Anonymous wrote:Anonymous wrote:Typically this sort of thing is discussed *before children cone into the family. Ideally, both people agree on how they want their children cared for and then proceed from there.
I agree. It is also typically planned for financially ahead of time. If you know you’re going to lose one income and one retirement, you must plan ahead based on that and assess how stable the remaining income is and that person’s long term career path.
Anonymous wrote:Typically this sort of thing is discussed *before children cone into the family. Ideally, both people agree on how they want their children cared for and then proceed from there.
Anonymous wrote:Mine expected me to stay home and handle all of the kid and house stuff.....while still making 6 figures. Not sure how that works. But when I was SAHM, he resented that I didn’t make money. When I worked, he resented that it infringed on his career.
I think males in our society are raised to be entitled, while females are raised to sacrifice for others. They’re deep seated cultural beliefs that most people don’t even realize they have.

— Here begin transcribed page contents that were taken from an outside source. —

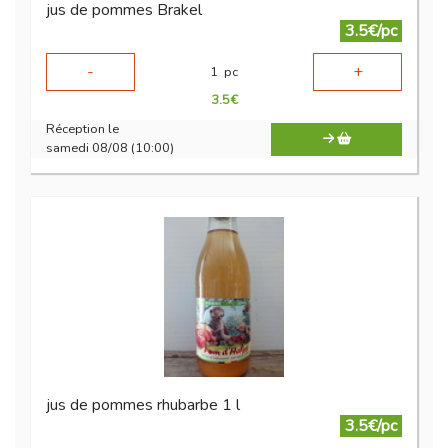
jus de pommes Brakel
3.5€/pc
-
+
1
pc
3.5
€
Réception le
samedi 08/08 (10:00)
jus de pommes rhubarbe 1 l
3.5€/pc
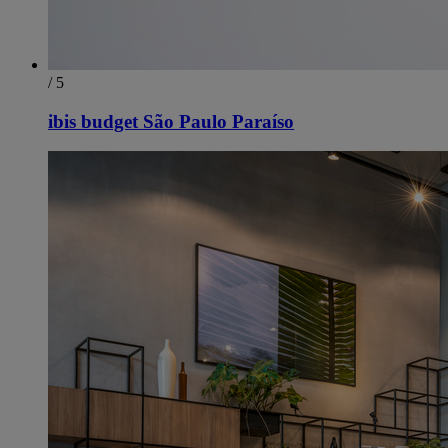
/ 5
ibis budget São Paulo Paraíso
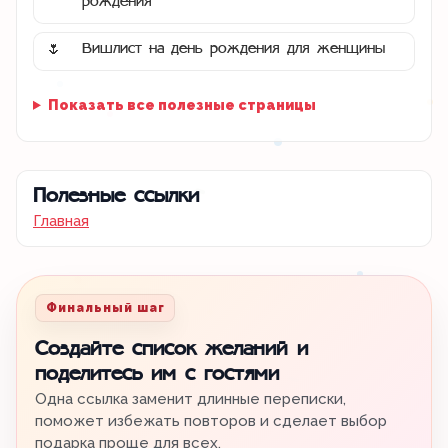
рождения
Вишлист на день рождения для женщины
🌷
Показать все полезные страницы
Полезные ссылки
Главная
Финальный шаг
Создайте список желаний и
поделитесь им с гостями
Одна ссылка заменит длинные переписки,
поможет избежать повторов и сделает выбор
подарка проще для всех.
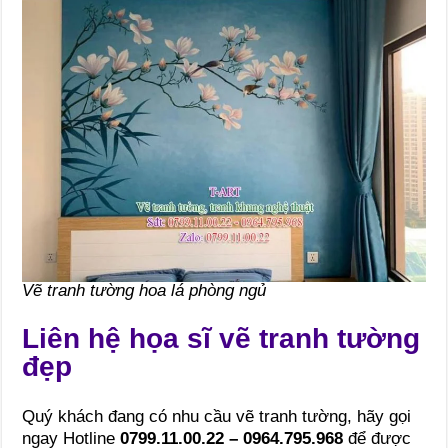
Vẽ tranh tường hoa lá phòng ngủ
Liên hệ họa sĩ vẽ tranh tường
đẹp
Quý khách đang có nhu cầu vẽ tranh tường, hãy gọi
ngay Hotline
0799.11.00.22 – 0964.795.968
để được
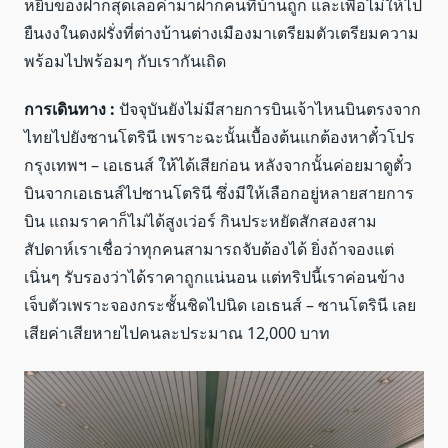
หยิบของฝากสุดเลอค่ามาฝากคนที่บ้านถูก และเพื่อไม่ให้ไป
ยืนงงในดงฝรั่งที่ต่างบ้านต่างเมืองมาเตรียมตัวเตรียมความ
พร้อมไปพร้อมๆ กับเรากันเถิด
การเดินทาง :
ปัจจุบันยังไม่มีสายการบินเจ้าไหนบินตรงจาก
ไทยไปยังซานโตรินี เพราะฉะนั้นเบื้องต้นแกต้องหาตั๋วโปร
กรุงเทพฯ – เอเธนส์ ให้ได้เสียก่อน หลังจากนั้นค่อยมาดูตั๋ว
บินจากเอเธนส์ไปซานโตรินี ซึ่งมีให้เลือกอยู่หลายสายการ
บิน แถมราคาก็ไม่ได้สูงเว่อร์ กินประหยัดสักสองสาม
สัปดาห์เราเชื่อว่าทุกคนสามารถจับต้องได้ ยิ่งถ้าจองแต่
เนิ่นๆ รับรองว่าได้ราคาถูกแน่นอน แต่ทริปนี้เราค่อนข้าง
เจ็บตัวเพราะจองกระชั้นชิดไปนิด เอเธนส์ – ซานโตรินี เลย
เสียค่าเสียหายไปคนละประมาณ 12,000 บาท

I see it even among SAH parents - SAHMs do way more for their kids, while the SAHDs I see are focused on themselves and ignore their kids, play on their phone, etc.
Anonymous wrote:Typically this sort of thing is discussed *before children cone into the family. Ideally, both people agree on how they want their children cared for and then proceed from there.
Anonymous wrote:Just on my one little street alone, we have 4 families with a SAHM including me! Maybe we are an anomaly?
Anonymous wrote:My DH doesn’t expect me to quit my highly paid job. He also doesn’t expect me to manage the kids’ calendars, dr and dentist appointments, play dates, outgrown shoes and clothes, house maintenance, etc.
He just also doesn’t expect him to. He floats through life oblivious to everyone managing things for him.
I guess I’d trade him for SAHM-demanding husband at this point.
Anonymous wrote:My DH doesn’t expect me to quit my highly paid job. He also doesn’t expect me to manage the kids’ calendars, dr and dentist appointments, play dates, outgrown shoes and clothes, house maintenance, etc.
He just also doesn’t expect him to. He floats through life oblivious to everyone managing things for him.
I guess I’d trade him for SAHM-demanding husband at this point.